Il rituximab è un farmaco ad uso endovenoso e la sua somministrazione avviene in infusione lenta (alcune ore) una volta la settimana per quattro settimane consecutive. La dose normalmente impiegata è quella di 375 mg/mq (la stessa impiegata per il trattamento dei linfomi). L’impiego a dosaggi più bassi sembra avere risultati inferiori specie in termini di durata della risposta. Mancano ancora tuttavia studi di confronto tra dosaggi diversi in grado di definire con certezza quale deve essere il dosaggio ottimale nel trattamento della ITP.

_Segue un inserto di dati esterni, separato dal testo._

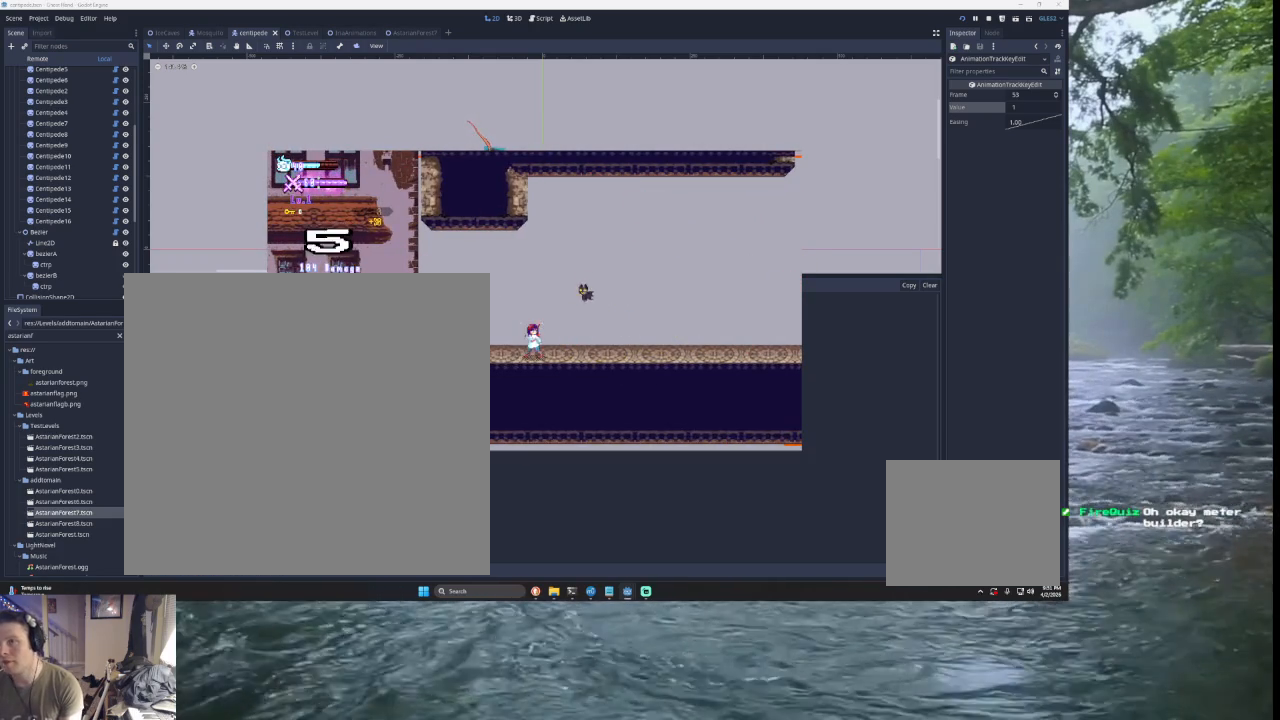
{"buttons": [], "left_stick": "center", "right_stick": "center", "events": []}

Quali possono essere gli effetti collaterali del rituximab a breve termine ed a distanza

La somministrazione del rituximab può accompagnarsi alla cosiddetta reazione da rilascio di citochine, un quadro clinico molto eterogeneo per tipologia ed intensità di insorgenza di sintomi quali brividi, febbre, nausea, senso di vomito, broncocostrizione, calo della pressione arteriosa. Tale manifestazione avviene in genere durante la prima somministrazione e più raramente nelle successive. Per prevenire tale complicanza si usa premedicare il rituximab con un antipiretico, un antistaminico ed in alcuni casi con un cortisonico. In considerazione della sua azione sul sistema immunitario il rituximab riduce la risposta ad alcune vaccinazioni e può potenzialmente predisporre a complicanze infettive. Va pertanto impiegato con molta cautela nei pazienti portatori del virus dell’epatite B, di altri infezioni, o in stati di immunodeficit primario o acquisito. I principali studi pubblicati su casistiche di pazienti contenute non segnalano importanti e frequenti complicanze infettive dopo trattamento con rituximab. Vi sono, tuttavia, segnalazioni occasionali per lo più in pazienti affetti da linfoma di possibili riattivazioni o infezioni primarie da alcuni virus con complicanze a volte gravi e fatali. Per tale motivo è bene che tale trattamento venga fatto in centri specializzati con esperienza nell’impiego di tale trattamento.

Normativa vigente

Al momento il rituximab è un farmaco registrato in Italia per il trattamento dei linfomi e dell’artrite reumatoide. Il suo impiego nella ITP avviene quindi fuori indicazione (off label). Il paziente a cui viene proposto tale trattamento deve essere informato e deve dare un consenso informato scritto al suo impiego. Sono in corso trattative con AIFA (Agenzia Italiana del Farmaco) per formalizzare l’impiego del rituximab anche nella ITP e consentirne l’uso in presenza di particolari necessità.